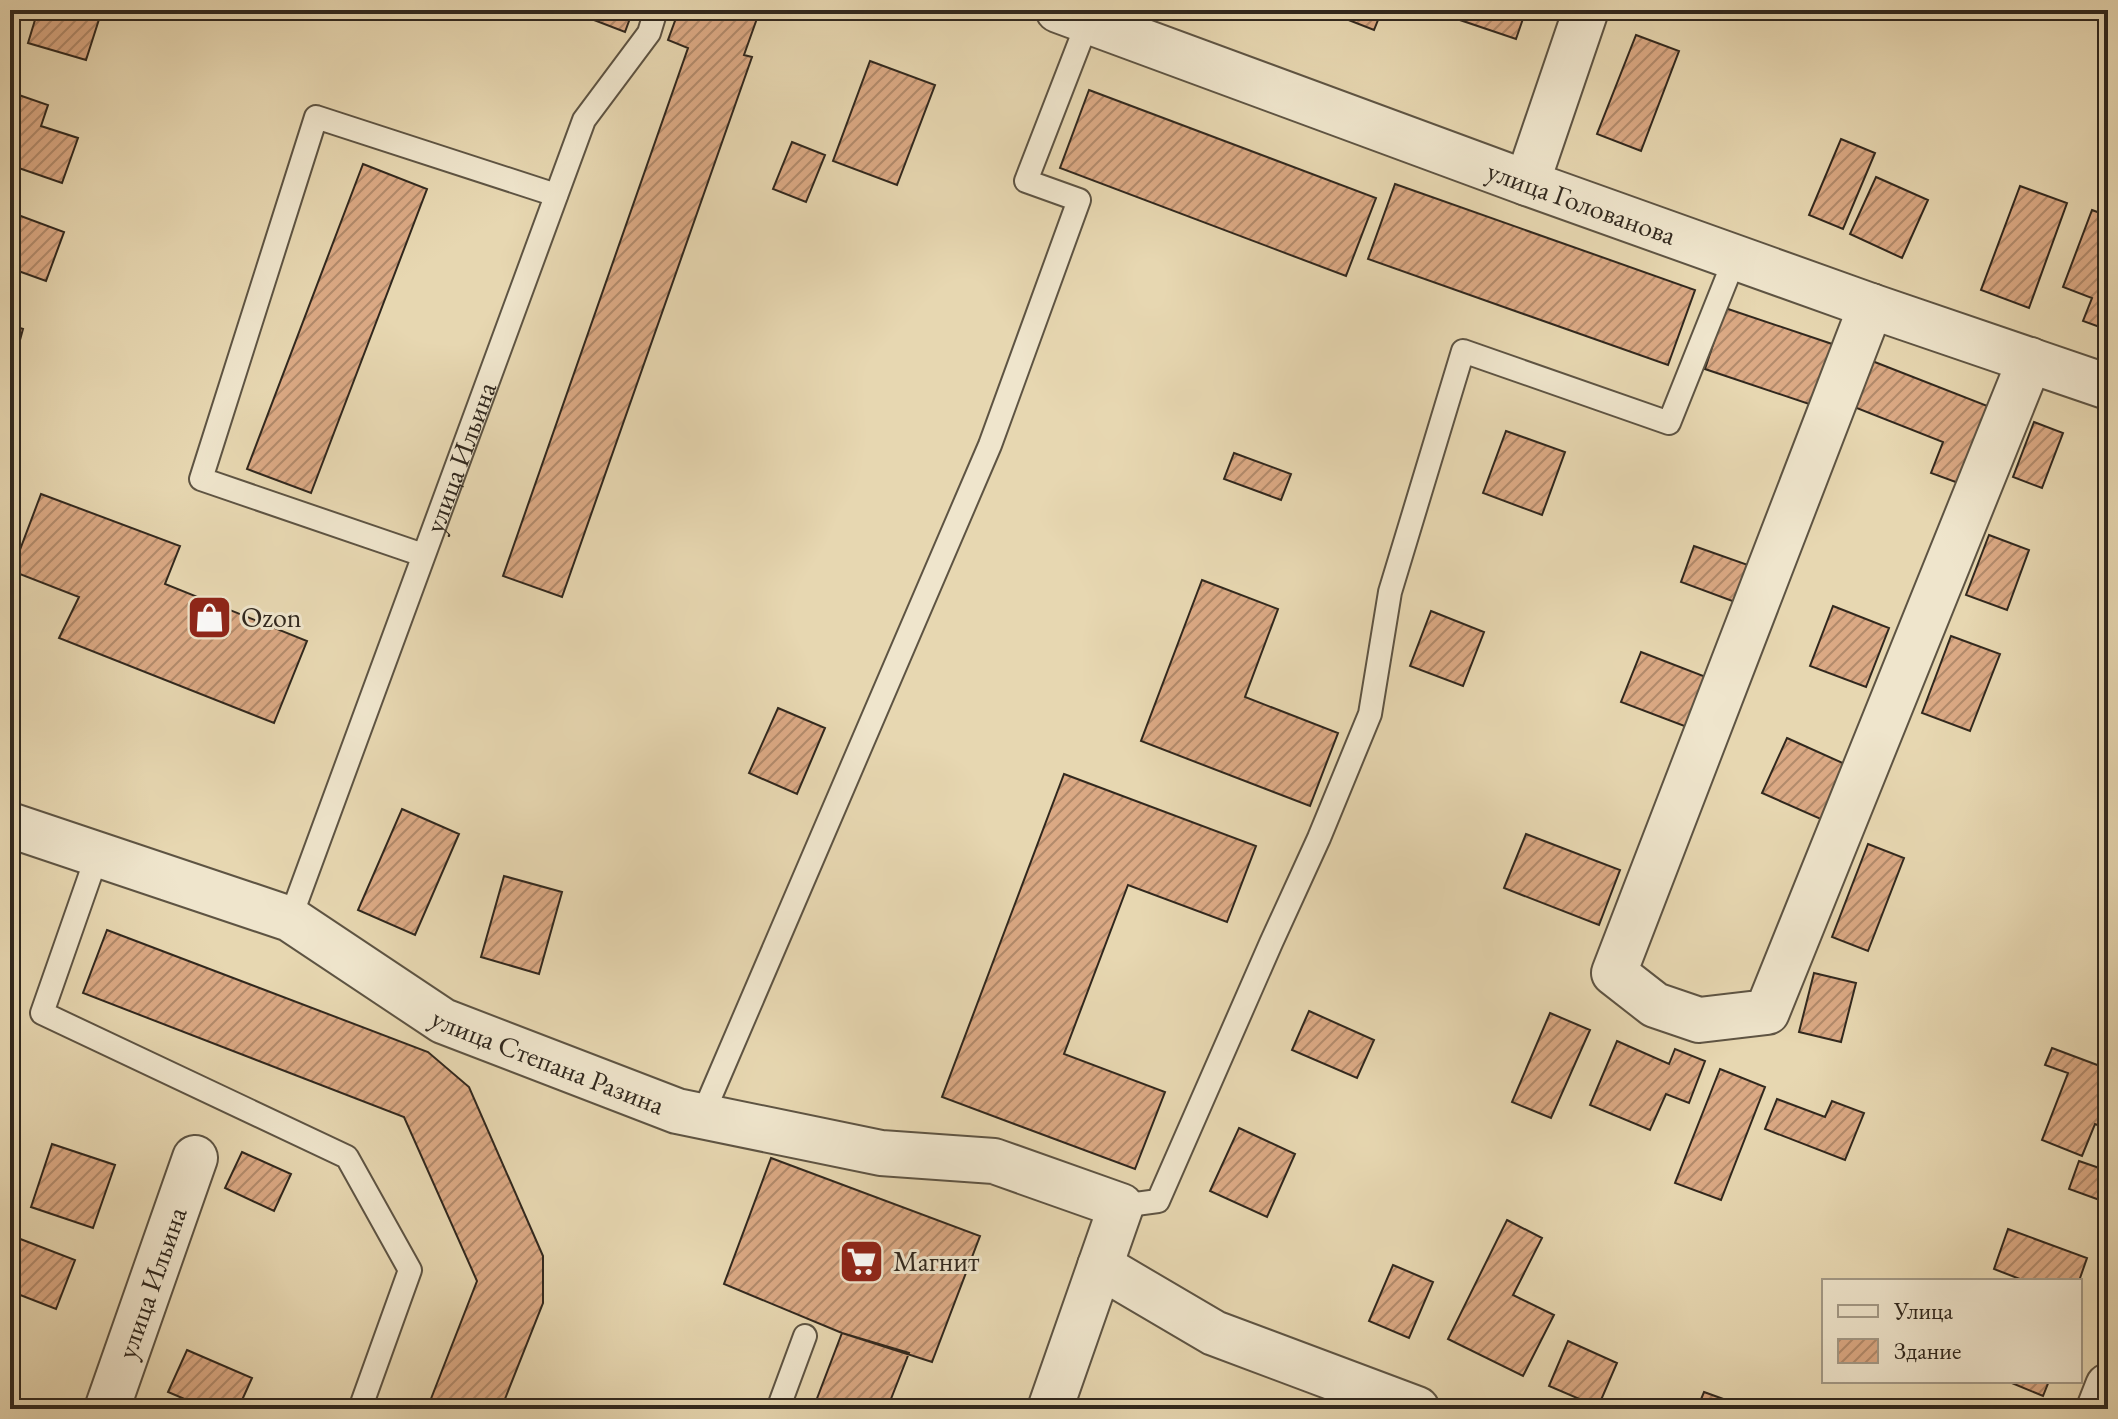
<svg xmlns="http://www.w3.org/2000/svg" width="2118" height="1419" font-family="'EB Garamond',serif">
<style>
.building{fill:url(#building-hatch);stroke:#31281e;stroke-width:2}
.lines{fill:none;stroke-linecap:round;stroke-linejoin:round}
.service-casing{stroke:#5e5443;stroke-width:26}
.minor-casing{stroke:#5e5443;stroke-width:48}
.service{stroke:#efe5cc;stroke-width:22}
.minor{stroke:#efe5cc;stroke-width:44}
.labels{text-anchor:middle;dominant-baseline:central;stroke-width:6;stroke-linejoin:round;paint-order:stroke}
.street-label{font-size:28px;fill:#31281e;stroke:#efe5cc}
.poi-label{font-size:28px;fill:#31281e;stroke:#efe5cc;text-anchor:start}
</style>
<defs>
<pattern id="building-hatch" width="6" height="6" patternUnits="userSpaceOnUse" patternTransform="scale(2)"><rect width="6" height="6" fill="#dba984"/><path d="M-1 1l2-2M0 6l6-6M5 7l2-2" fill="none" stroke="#b28a6b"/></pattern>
</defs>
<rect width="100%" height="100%" fill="#e7d7b1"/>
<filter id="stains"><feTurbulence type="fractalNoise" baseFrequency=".0025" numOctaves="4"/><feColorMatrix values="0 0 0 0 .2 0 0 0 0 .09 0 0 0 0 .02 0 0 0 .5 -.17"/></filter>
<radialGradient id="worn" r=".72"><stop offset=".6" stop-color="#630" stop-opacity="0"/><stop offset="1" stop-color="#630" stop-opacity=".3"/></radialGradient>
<path class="building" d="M 38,10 L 102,10 L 86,60 L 28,43 Z
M 568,10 L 633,10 L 625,32 Z
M 679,10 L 760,10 L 744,55 L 752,57 L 562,597 L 503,576 L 688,48 L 668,40 Z
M 1323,10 L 1382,10 L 1374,30 Z
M 1460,10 L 1526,10 L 1516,39 L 1457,19 Z
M 1636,35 L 1679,51 L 1641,151 L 1597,134 Z
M 870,61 L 935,85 L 897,185 L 833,161 Z
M 1089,90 L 1376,198 L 1346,276 L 1060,168 Z
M 16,94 L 48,105 L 41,126 L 78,138 L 62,183 L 10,165 L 10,111 Z
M 1841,139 L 1875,153 L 1843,229 L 1809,215 Z
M 792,142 L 825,155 L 806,202 L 773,189 Z
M 363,164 L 427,189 L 311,493 L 247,469 Z
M 1876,177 L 1928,200 L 1902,258 L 1850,234 Z
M 1395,184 L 1695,290 L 1668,365 L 1368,259 Z
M 2020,186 L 2067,203 L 2029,308 L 1981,290 Z
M 2092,210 L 2108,216 L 2108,330 L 2083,321 L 2092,298 L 2063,287 Z
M 10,212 L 64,232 L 46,281 L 10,268 Z
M 1725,308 L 1841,347 L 1821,408 L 1705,369 Z
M 10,325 L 23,329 L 10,377 Z
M 1867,359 L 1990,407 L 1961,484 L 1931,473 L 1943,442 L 1849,405 Z
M 2034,422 L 2063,433 L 2042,488 L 2013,477 Z
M 1506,431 L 1565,452 L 1542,515 L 1483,493 Z
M 1234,453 L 1291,474 L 1281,500 L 1224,479 Z
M 41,494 L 180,546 L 165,584 L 307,641 L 274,723 L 59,638 L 79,597 L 12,571 Z
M 1989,535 L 2029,550 L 2007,610 L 1966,595 Z
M 1694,546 L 1748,565 L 1735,602 L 1681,582 Z
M 1202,580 L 1278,609 L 1245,697 L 1338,733 L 1310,806 L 1141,741 Z
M 1833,606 L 1889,628 L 1866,687 L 1810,666 Z
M 1431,611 L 1484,632 L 1463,686 L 1410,666 Z
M 1951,636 L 2000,654 L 1970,731 L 1922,713 Z
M 1641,652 L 1706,677 L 1687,727 L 1621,702 Z
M 778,708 L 825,728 L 797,794 L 749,773 Z
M 1787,738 L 1847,765 L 1823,820 L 1762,793 Z
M 1064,774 L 1256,846 L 1227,922 L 1128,885 L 1064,1054 L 1165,1092 L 1135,1169 L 942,1097 Z
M 402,809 L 459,834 L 415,935 L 358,910 Z
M 1526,834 L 1620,870 L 1599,925 L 1504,888 Z
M 1868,844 L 1904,858 L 1868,951 L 1832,937 Z
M 504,876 L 562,892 L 539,974 L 481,957 Z
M 107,930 L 428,1052 L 469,1087 L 543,1256 L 543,1303 L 501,1409 L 427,1409 L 477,1281 L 404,1117 L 83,993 Z
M 1814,973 L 1856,983 L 1841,1042 L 1799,1032 Z
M 1309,1011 L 1374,1040 L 1357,1078 L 1292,1050 Z
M 1550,1013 L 1590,1030 L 1551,1118 L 1512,1102 Z
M 1617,1041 L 1669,1064 L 1675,1049 L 1705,1061 L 1689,1103 L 1666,1094 L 1650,1130 L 1590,1105 Z
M 2052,1048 L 2108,1069 L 2108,1129 L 2095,1124 L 2082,1156 L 2042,1140 L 2068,1073 L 2045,1065 Z
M 1720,1069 L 1765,1087 L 1721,1200 L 1675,1183 Z
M 1777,1099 L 1825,1117 L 1832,1101 L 1864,1113 L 1845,1160 L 1765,1129 Z
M 1239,1128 L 1295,1154 L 1267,1217 L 1210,1191 Z
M 52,1144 L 115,1165 L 93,1228 L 31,1207 Z
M 242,1152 L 291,1174 L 274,1211 L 225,1188 Z
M 771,1158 L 980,1236 L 932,1362 L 842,1333 L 724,1284 Z
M 2079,1161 L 2108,1171 L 2108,1203 L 2069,1189 Z
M 1507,1220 L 1542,1238 L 1513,1295 L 1554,1315 L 1523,1376 L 1448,1339 Z
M 2008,1229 L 2087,1258 L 2079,1281 L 2025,1281 L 1994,1269 Z
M 10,1235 L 75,1260 L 56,1309 L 10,1291 Z
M 1393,1265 L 1433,1282 L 1409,1338 L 1369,1321 Z
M 842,1333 L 909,1353 L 887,1409 L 813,1409 Z
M 1568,1341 L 1617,1363 L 1598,1407 L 1549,1386 Z
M 187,1350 L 252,1378 L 238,1409 L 208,1409 L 168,1392 Z
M 2007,1381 L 2049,1381 L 2043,1396 Z
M 1704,1392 L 1751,1409 L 1697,1409 Z"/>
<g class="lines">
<defs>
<g id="service">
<path d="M 423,555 L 201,479 L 316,117 L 556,195"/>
<path d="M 98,853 L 42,1013 L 347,1157 L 410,1270 L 360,1409"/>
<path id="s1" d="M 290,919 L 584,120 L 649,33 L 656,10"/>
<path d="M 702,1116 L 990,445 L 1079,200 L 1026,181 L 1088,21"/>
<path d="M 1121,1206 L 1158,1201 L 1271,943 L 1319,838 L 1370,714 L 1390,592 L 1463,351 L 1669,423 L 1735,258"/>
<path d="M 778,1409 L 805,1336"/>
</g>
<g id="minor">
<path id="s2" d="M 1058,10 L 1527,183 L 1871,306 L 2108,387"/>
<path d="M 1527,183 L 1586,10"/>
<path d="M 1871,306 L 1614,973 L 1655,1005 L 1699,1020 L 1767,1012 L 2030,360"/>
<path id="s3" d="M 10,825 L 290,919 L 443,1021 L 677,1111 L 881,1153 L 994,1161 L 1121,1206 L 1050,1409"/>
<path d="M 1100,1266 L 1214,1333 L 1417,1409"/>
<path id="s4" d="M 107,1409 L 195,1158"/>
<path d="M 2099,1409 L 2108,1386"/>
</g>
</defs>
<use href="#service" class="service-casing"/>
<use href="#minor" class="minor-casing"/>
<use href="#service" class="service"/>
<use href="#minor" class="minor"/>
</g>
<defs>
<symbol id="shop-square" viewBox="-11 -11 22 22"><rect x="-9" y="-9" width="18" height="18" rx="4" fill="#8f2418" stroke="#efe5cc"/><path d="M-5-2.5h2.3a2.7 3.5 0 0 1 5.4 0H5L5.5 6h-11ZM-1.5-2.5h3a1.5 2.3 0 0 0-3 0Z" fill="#fff"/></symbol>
<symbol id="supermarket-square" viewBox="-11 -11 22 22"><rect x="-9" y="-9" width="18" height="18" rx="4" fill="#8f2418" stroke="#efe5cc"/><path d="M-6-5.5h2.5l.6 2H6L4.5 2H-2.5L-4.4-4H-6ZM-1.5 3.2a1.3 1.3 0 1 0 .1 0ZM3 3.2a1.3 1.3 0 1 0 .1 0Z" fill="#fff"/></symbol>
</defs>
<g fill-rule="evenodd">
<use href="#shop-square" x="184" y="592" width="51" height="51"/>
<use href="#supermarket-square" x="836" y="1236" width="51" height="51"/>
</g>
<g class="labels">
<g class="street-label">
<text stroke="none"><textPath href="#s2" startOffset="558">улица Голованова</textPath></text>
<text stroke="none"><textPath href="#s1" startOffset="492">улица Ильина</textPath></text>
<text stroke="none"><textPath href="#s3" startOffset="592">улица Степана Разина</textPath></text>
<text stroke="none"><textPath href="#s4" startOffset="134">улица Ильина</textPath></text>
</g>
<g class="poi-label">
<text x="241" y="617">Ozon</text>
<text x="893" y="1261">Магнит</text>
</g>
</g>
<rect width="2118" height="1419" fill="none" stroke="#e7d7b1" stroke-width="40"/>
<rect x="12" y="12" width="2094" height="1395" fill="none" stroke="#31281e" stroke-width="4"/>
<rect x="20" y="20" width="2078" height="1379" fill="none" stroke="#31281e" stroke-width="2"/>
<rect x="1822" y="1279" width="260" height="104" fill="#efe5cc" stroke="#a39986" stroke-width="2"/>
<rect x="1838" y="1305" width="40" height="12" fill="#efe5cc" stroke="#a39986" stroke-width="2"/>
<text x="1894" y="1319" font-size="24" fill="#31281e">Улица</text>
<rect x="1838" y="1339" width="40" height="24" fill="url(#building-hatch)" stroke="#a39986" stroke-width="2"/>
<text x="1894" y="1359" font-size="24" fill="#31281e">Здание</text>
<rect width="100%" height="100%" filter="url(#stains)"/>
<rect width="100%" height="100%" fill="url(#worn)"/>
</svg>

▬▬▬

DIRECTIONS
Locate the word "service" in the records above, and return each line that has it.

YOUR SOLUTION
.service-casing{stroke:#5e5443;stroke-width:26}
.service{stroke:#efe5cc;stroke-width:22}
<g id="service">
<use href="#service" class="service-casing"/>
<use href="#service" class="service"/>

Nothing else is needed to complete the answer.